Fils de Jollain l’Ancien, peintre du roi, Pierre est le frère de Nicolas-René Jollain, dont l’oeuvre est plus connue. Né à Paris en 1720, notre homme reçoit tout naturellement ses premières leçons artistiques dans l’atelier paternel, avant d’étudier à l’Académie royale de peinture.
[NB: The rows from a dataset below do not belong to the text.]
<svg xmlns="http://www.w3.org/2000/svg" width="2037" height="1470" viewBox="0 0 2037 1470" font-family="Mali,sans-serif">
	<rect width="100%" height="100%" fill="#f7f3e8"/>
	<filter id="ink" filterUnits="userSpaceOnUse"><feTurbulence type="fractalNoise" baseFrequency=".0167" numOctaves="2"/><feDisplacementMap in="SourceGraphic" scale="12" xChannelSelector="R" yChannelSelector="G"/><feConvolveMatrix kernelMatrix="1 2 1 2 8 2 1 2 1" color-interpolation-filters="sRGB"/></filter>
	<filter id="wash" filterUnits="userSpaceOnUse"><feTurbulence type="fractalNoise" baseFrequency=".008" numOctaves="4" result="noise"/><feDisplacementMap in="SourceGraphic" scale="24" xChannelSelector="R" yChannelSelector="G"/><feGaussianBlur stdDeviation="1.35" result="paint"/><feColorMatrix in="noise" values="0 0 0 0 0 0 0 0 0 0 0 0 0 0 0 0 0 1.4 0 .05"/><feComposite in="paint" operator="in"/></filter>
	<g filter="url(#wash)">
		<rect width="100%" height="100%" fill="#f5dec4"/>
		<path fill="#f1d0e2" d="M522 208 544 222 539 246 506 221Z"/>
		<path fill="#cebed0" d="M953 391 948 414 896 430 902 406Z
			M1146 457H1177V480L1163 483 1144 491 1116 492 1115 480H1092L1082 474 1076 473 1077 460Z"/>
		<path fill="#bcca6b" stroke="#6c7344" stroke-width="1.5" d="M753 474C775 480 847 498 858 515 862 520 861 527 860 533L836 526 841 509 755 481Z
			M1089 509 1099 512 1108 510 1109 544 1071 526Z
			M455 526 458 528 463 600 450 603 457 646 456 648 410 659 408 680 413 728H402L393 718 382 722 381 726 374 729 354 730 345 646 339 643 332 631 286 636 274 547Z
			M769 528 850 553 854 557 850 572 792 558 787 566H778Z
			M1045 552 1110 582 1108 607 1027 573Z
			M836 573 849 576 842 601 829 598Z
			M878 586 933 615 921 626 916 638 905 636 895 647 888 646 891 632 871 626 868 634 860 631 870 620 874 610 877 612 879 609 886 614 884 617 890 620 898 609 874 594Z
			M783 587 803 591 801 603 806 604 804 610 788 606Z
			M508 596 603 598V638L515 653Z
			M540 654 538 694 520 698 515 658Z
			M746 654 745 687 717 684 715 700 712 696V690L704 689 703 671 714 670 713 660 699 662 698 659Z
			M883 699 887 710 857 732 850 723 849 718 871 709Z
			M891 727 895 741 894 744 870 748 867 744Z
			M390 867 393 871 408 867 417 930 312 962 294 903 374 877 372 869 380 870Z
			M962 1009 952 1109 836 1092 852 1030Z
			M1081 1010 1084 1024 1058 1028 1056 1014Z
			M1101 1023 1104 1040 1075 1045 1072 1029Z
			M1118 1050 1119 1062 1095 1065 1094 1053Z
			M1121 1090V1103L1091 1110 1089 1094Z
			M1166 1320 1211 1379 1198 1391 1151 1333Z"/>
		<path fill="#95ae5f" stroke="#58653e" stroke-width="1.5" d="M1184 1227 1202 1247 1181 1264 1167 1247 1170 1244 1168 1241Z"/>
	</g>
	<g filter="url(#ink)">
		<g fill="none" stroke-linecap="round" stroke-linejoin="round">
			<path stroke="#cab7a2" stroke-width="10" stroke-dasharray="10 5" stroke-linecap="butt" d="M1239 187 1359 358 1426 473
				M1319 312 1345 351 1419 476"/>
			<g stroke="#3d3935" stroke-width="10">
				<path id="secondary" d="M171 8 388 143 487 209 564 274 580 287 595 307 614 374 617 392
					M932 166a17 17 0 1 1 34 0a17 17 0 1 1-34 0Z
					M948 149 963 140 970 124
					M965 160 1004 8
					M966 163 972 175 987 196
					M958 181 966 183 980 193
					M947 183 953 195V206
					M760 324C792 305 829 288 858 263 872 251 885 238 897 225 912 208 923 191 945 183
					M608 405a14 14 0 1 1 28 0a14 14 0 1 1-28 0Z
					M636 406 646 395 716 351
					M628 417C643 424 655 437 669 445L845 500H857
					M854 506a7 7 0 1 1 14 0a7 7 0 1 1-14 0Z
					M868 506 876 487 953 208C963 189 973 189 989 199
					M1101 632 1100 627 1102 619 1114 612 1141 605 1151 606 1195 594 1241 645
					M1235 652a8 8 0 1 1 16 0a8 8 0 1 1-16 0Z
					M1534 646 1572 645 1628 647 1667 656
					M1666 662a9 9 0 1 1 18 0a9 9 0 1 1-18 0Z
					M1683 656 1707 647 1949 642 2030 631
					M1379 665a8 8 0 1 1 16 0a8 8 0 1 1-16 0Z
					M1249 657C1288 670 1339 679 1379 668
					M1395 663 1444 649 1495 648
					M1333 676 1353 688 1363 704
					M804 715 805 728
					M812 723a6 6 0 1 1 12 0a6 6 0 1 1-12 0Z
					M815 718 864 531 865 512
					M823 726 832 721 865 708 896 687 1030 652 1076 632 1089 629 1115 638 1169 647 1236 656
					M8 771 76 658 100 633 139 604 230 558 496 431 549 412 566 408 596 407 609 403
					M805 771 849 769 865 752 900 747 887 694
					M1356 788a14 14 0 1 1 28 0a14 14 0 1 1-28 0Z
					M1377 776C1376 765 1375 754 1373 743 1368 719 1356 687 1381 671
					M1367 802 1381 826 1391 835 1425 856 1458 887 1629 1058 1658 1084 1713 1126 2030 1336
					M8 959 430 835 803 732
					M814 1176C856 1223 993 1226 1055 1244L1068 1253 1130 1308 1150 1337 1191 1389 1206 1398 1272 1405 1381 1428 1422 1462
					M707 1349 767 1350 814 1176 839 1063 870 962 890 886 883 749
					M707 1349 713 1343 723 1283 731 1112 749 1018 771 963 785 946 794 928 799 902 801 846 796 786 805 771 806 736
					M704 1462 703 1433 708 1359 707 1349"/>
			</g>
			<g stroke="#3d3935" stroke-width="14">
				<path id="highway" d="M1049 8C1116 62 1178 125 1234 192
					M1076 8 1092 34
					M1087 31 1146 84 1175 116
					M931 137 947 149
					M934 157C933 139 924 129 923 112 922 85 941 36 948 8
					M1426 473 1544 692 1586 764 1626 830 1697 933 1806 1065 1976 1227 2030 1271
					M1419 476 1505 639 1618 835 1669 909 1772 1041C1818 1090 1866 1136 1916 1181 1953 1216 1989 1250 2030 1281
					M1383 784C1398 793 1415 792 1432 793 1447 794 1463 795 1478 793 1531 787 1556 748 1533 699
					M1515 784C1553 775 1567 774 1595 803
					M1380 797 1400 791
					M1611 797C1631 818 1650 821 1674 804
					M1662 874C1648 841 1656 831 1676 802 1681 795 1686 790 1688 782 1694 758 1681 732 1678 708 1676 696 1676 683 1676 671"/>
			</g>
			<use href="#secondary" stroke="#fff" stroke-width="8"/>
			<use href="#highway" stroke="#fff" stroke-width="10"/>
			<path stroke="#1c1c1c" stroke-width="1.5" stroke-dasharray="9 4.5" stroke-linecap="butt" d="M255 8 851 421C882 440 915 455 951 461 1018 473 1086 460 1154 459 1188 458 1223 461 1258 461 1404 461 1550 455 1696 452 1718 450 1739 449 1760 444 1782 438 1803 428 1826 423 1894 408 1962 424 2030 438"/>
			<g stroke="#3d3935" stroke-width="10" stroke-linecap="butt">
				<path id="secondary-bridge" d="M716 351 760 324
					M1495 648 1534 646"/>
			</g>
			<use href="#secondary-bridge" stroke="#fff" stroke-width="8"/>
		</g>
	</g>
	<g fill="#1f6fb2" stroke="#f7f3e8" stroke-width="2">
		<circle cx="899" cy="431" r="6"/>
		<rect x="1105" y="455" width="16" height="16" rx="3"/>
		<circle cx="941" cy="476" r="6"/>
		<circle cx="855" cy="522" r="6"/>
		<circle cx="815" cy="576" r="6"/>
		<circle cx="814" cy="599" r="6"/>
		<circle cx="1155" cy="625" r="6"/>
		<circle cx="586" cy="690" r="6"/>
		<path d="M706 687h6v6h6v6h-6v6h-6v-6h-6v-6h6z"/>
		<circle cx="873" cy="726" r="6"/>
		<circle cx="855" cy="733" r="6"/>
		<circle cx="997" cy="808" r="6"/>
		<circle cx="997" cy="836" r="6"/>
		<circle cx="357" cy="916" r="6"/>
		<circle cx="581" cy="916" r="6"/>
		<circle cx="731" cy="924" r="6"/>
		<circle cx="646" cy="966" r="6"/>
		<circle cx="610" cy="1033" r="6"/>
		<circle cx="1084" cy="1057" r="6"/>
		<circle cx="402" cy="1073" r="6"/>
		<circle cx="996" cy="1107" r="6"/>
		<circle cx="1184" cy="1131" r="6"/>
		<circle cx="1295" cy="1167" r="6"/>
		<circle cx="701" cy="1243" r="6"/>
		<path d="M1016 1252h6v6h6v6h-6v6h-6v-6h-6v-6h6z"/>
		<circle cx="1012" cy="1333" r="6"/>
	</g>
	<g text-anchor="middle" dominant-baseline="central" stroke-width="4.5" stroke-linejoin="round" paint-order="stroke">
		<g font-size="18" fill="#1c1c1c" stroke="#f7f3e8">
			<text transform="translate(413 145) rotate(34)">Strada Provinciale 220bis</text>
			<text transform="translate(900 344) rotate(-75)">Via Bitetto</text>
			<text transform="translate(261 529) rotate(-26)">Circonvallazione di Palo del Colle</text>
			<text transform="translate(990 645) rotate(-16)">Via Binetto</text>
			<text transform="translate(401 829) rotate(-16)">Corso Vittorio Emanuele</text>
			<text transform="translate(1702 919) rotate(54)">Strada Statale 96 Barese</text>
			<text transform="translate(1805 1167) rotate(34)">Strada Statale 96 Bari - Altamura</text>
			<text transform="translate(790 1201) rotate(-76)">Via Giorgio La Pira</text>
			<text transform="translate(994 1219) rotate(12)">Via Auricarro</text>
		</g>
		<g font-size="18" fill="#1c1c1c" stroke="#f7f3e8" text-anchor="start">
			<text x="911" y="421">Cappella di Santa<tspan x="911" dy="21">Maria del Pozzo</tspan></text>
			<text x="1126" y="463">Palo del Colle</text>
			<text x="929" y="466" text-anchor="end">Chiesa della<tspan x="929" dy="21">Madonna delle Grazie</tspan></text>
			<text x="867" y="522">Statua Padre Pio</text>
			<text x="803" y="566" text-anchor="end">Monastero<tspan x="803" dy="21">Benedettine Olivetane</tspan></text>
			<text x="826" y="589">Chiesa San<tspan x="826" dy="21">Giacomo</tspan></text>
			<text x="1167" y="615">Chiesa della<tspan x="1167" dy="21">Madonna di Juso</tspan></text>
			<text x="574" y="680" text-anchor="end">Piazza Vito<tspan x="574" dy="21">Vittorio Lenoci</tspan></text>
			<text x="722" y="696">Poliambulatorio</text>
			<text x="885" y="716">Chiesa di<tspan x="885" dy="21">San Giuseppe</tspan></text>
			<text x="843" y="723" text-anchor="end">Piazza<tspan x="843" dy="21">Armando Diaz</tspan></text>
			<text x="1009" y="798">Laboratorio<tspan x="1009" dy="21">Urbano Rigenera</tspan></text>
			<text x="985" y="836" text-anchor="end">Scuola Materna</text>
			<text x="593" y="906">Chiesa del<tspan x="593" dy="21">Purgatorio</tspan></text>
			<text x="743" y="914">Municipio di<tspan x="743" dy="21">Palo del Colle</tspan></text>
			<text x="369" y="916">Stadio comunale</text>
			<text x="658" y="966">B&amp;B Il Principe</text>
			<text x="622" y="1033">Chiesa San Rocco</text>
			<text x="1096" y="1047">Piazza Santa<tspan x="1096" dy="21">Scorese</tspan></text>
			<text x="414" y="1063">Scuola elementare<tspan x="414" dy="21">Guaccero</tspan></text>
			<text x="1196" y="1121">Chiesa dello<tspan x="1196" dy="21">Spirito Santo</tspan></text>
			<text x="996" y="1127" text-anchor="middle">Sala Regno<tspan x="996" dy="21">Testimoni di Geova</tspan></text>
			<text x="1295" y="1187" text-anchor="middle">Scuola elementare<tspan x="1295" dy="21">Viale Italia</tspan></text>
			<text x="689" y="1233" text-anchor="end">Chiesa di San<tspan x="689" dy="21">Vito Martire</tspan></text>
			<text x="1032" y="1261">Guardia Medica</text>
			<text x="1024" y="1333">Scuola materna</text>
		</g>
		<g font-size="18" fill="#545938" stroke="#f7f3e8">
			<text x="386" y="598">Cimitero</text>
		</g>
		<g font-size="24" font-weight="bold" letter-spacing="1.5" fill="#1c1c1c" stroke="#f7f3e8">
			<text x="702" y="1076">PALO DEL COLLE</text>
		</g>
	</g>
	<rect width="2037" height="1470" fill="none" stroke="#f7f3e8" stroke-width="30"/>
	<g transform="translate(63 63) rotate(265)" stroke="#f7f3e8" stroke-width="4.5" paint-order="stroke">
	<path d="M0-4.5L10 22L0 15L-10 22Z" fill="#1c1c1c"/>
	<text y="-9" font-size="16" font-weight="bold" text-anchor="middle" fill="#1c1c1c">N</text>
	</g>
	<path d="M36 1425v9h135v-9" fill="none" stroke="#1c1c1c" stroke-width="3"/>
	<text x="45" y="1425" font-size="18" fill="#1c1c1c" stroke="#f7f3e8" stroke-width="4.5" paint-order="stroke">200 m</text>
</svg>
En 1743, il obtient avec l’Ange frappe de la peste le royaume de David le second Prix de Rome, devancé par Joseph-Marie Vien. L’année suivante, Pierre Jollain se marie avec Jeanne Duportail et mènera ensuite une brillante carrière au sein de la confrérie parisienne de Saint-Luc, occupant les postes d’adjoint, puis de professeur. Il représente notamment l’Assomption de la Vierge pour une chapelle de l’église Saint-Sulpice. Les tonalités lumineuses de ce tableau anciennement attribué à François Lemoyne et aujourd’hui conservé au Bowes Museum, à Barnard Castle (Grande-Bretagne), révèlent l’influence des maîtres vénitiens. Bénéficiant aussi de commandes d’ordres religieux, Pierre Jollain réalise une Sainte Famille adorée par les anges pour l’abbaye cistercienne de Valloires, dans la Somme. En 1766, il peint également une spectaculaire Lapidation de saint Etienne, alors placée à l’Hôtel-Dieu de Falaise et exposée de nos jours à l’église de Martigny-sur-l’Ante, dans le Calvados. Outre ces oeuvres religieuses, Pierre Jollain puise aussi dans le répertoire mythologique, qui a enflammé l’imagination des plus grands peintres, du Corrège à Titien, de Véronèse à Rubens. Ainsi notre tableau célèbre-t-il Hébé, une héroïne des poèmes homériques. Fille de Jupiter et de Junon, déesse de la jeunesse, elle remplit dans l’assemblée des dieux le rôle d’échanson, avant que Ganymède lui succède. Ici, elle épand le nectar dans une coupe d’or que lui tend Jupiter caressant son attribut favori, l’aigle. Élégante, lumineuse et d’une plaisante tonalité, la toile reflète le goût pour un luminisme clair et subtil de l’école de Venise. La sensualité des personnages, tout comme le rendu des expressions font référence au savoir-faire de la génération de Lemoyne. La lumière baignant les corps est admirablement traitée, avec de délicats glacis modelant le torse puissant de Jupiter ou la rondeur des membres d’Hébé. La composition concise, l’espace défini d’une manière rigoureuse annoncent le courant néoclassique, que Pierre Jollain sera l’un des premiers artistes à pratiquer en France. Notre tableau, tout en demeurant parfaitement sobre, honore les plaisirs de la vie... pour le plus grand bonheur des amateurs épris de classicisme.